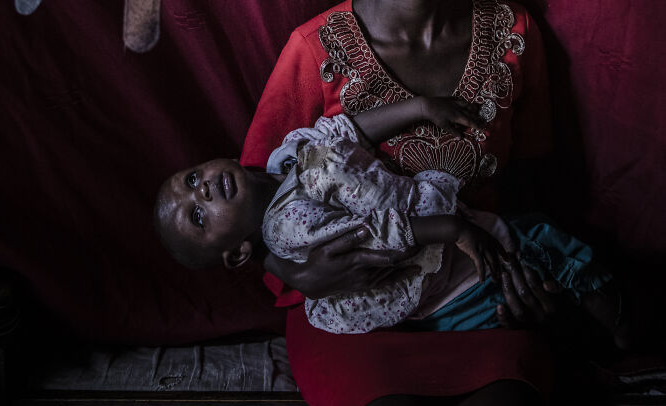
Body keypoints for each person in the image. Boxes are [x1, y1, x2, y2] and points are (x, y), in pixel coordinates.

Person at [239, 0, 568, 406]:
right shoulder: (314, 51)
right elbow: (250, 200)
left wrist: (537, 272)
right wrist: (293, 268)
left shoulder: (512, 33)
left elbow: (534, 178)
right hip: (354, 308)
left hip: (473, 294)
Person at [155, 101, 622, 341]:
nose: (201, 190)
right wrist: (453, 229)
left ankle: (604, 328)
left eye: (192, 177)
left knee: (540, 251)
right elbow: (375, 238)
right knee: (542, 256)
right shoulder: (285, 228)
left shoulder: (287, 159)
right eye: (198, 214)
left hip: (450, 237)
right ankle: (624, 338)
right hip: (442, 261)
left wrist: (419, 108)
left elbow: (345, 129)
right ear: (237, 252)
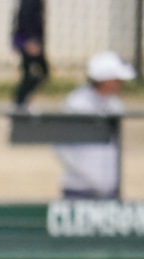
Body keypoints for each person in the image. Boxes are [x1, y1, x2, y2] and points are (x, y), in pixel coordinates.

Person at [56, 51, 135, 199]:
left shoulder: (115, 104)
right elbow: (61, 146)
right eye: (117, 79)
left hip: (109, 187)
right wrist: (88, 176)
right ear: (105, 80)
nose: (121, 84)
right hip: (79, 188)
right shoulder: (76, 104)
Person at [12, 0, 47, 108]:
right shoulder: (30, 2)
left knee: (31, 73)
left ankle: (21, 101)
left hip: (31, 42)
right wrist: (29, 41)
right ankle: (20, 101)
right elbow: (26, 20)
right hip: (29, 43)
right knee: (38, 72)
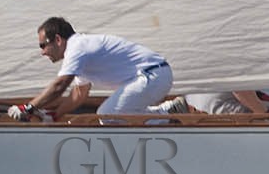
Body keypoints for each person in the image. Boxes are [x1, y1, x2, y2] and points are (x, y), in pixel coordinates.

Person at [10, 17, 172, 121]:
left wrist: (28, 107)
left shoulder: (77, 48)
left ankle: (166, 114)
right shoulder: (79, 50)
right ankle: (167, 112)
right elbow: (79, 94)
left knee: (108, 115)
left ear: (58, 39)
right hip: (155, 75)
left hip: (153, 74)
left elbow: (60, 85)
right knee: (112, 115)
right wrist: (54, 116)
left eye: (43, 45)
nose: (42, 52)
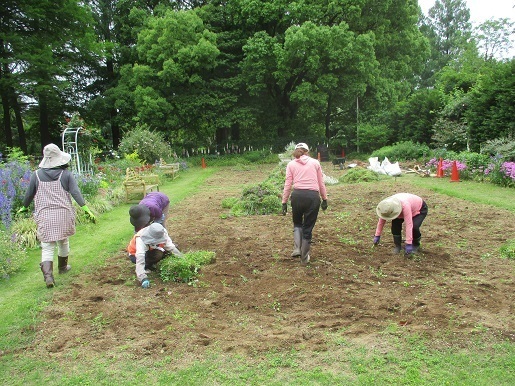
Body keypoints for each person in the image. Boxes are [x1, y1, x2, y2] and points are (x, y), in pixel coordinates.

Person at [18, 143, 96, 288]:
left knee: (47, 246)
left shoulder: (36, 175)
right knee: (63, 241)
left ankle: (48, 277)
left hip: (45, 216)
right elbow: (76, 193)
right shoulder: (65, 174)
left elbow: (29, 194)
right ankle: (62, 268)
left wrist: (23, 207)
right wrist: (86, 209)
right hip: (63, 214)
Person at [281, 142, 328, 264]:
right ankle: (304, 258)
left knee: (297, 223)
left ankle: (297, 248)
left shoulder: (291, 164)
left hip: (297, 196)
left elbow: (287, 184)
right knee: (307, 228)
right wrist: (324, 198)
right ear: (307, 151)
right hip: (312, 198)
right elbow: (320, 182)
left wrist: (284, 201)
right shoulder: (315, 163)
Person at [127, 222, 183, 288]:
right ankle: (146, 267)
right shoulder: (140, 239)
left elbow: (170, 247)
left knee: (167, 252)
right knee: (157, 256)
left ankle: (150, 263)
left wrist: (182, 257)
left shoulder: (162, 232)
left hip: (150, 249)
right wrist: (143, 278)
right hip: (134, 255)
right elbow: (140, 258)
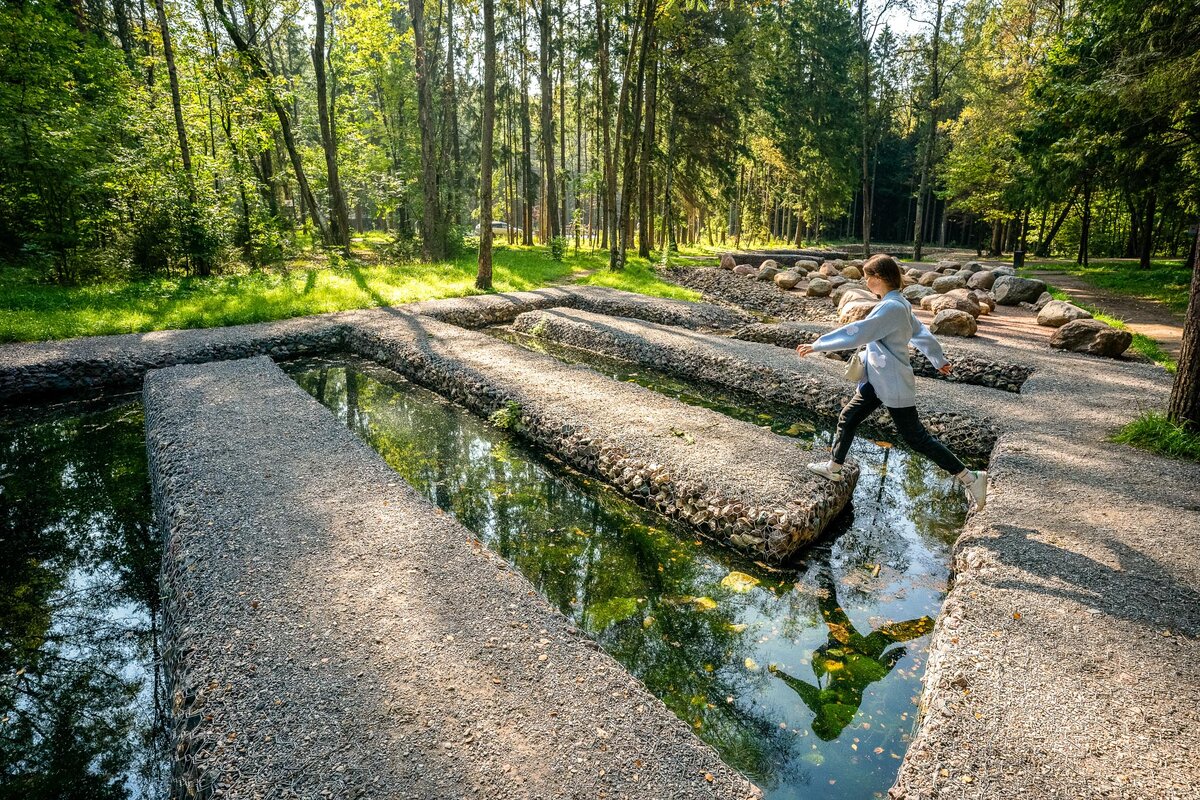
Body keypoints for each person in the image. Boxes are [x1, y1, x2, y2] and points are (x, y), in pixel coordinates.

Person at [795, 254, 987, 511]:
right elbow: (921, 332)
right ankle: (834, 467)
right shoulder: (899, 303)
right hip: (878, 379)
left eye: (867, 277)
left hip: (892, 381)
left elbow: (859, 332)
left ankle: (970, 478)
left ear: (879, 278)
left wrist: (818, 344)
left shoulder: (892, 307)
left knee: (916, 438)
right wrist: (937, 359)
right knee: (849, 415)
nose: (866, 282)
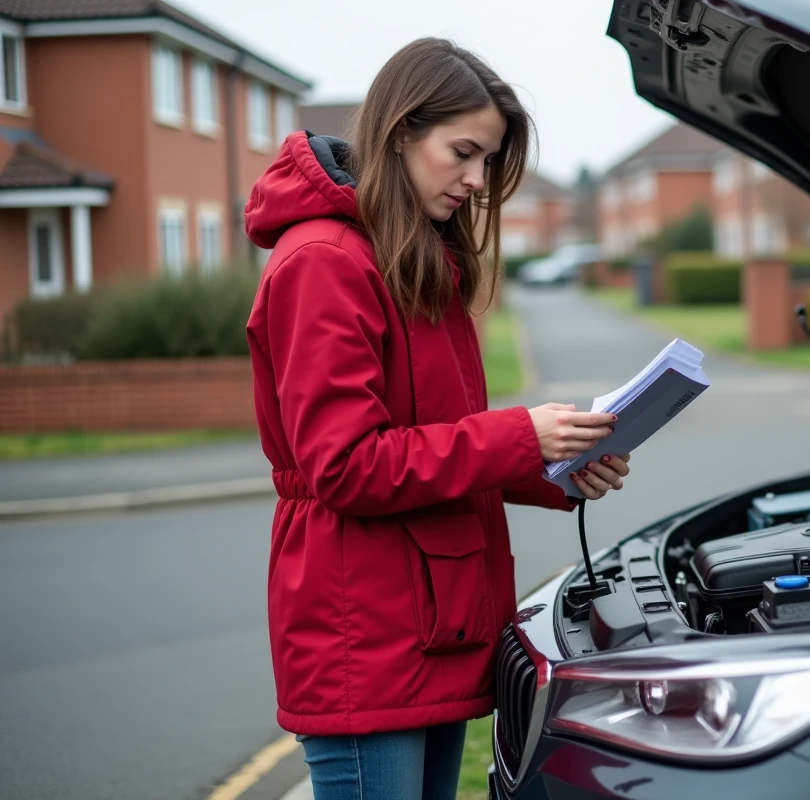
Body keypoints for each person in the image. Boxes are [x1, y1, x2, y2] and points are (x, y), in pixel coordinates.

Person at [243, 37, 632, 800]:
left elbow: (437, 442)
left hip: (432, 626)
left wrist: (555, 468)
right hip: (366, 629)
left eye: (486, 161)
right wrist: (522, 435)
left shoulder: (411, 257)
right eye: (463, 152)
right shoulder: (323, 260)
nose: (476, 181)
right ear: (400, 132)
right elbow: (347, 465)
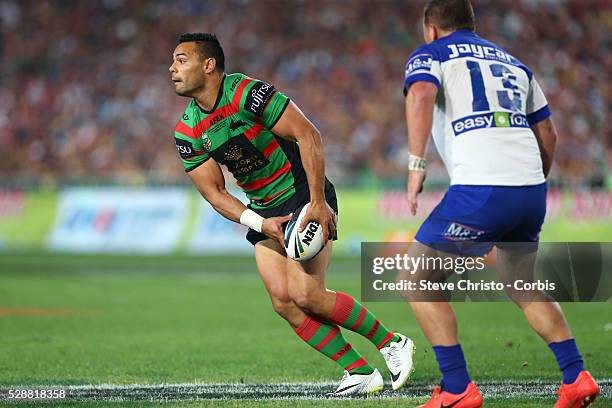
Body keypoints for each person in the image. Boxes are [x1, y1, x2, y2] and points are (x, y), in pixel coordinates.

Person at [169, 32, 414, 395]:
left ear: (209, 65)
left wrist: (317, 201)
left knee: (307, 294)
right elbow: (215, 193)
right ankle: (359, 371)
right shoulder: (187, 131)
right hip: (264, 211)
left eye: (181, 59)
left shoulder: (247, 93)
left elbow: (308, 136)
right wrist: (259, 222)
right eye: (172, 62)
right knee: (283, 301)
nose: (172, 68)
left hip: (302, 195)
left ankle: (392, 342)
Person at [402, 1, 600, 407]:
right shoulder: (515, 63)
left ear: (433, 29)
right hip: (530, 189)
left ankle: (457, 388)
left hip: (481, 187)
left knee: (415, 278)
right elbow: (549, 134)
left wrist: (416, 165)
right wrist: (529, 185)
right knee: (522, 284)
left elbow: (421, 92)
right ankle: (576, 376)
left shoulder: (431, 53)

* * * * * * * * *

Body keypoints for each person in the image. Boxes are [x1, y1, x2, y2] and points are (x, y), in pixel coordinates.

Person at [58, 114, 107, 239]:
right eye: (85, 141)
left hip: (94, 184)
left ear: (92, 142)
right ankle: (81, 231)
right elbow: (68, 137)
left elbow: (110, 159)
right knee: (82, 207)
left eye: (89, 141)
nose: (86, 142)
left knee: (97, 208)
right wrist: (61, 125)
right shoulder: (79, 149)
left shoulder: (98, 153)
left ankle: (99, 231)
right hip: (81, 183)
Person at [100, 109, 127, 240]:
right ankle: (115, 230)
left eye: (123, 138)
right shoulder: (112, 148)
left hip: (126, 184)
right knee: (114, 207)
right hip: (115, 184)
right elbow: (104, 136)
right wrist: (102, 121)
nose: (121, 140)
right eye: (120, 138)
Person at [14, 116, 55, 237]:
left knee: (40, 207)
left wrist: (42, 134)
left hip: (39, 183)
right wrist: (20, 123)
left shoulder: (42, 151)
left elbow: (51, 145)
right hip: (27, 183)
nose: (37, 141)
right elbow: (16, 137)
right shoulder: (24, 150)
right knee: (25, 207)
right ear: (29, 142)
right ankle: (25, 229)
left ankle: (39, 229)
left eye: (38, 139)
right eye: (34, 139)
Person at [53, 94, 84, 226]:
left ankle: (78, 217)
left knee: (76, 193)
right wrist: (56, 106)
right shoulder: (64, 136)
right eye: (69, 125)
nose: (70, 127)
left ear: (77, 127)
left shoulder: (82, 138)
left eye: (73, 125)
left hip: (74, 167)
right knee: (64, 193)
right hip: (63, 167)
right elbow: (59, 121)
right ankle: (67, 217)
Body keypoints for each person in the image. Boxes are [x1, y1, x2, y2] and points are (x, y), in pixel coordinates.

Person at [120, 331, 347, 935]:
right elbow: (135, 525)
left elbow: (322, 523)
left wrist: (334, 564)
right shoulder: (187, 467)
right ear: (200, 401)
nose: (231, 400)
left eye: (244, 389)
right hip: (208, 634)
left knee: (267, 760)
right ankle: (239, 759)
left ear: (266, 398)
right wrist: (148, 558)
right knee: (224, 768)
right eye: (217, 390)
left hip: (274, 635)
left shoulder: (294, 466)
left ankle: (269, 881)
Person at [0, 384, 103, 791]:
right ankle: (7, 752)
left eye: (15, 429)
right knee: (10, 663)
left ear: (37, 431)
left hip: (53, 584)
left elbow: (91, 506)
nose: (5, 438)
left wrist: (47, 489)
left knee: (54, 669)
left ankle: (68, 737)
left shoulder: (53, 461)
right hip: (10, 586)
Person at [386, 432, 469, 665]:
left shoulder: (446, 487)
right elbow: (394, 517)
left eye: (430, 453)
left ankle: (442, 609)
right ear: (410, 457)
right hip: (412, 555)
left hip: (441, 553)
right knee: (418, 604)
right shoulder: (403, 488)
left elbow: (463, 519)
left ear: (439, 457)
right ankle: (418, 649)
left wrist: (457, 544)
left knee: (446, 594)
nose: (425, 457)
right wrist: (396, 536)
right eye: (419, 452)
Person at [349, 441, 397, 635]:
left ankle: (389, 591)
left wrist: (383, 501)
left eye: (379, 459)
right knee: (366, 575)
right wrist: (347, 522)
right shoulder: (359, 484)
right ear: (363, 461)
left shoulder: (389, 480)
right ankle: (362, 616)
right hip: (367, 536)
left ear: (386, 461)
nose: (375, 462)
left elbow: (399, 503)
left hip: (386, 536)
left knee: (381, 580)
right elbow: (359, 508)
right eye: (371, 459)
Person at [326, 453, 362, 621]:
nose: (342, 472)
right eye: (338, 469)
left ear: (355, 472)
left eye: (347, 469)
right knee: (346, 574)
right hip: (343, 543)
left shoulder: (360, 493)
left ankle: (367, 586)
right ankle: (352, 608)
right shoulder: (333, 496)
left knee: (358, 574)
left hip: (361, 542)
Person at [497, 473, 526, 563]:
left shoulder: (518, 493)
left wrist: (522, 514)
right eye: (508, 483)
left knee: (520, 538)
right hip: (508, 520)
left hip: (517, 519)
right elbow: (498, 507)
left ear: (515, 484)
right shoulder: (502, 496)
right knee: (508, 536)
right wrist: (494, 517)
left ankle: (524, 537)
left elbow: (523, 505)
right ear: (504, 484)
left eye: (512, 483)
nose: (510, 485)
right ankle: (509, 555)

* * * * * * * * *

Your objective —
Restate word for word the lines in the material above from the one with "left shoulder: (389, 480)" to the one with "left ear: (355, 472)"; both of those lines count, and nothing else does.

Result of the exercise —
left shoulder: (389, 480)
right ankle: (362, 616)
right hip: (367, 536)
left ear: (386, 461)
nose: (375, 462)
left elbow: (399, 503)
left hip: (386, 536)
left knee: (381, 580)
right elbow: (359, 508)
right eye: (371, 459)
Person at [326, 453, 362, 621]:
nose: (342, 472)
right eye: (338, 469)
left ear: (355, 472)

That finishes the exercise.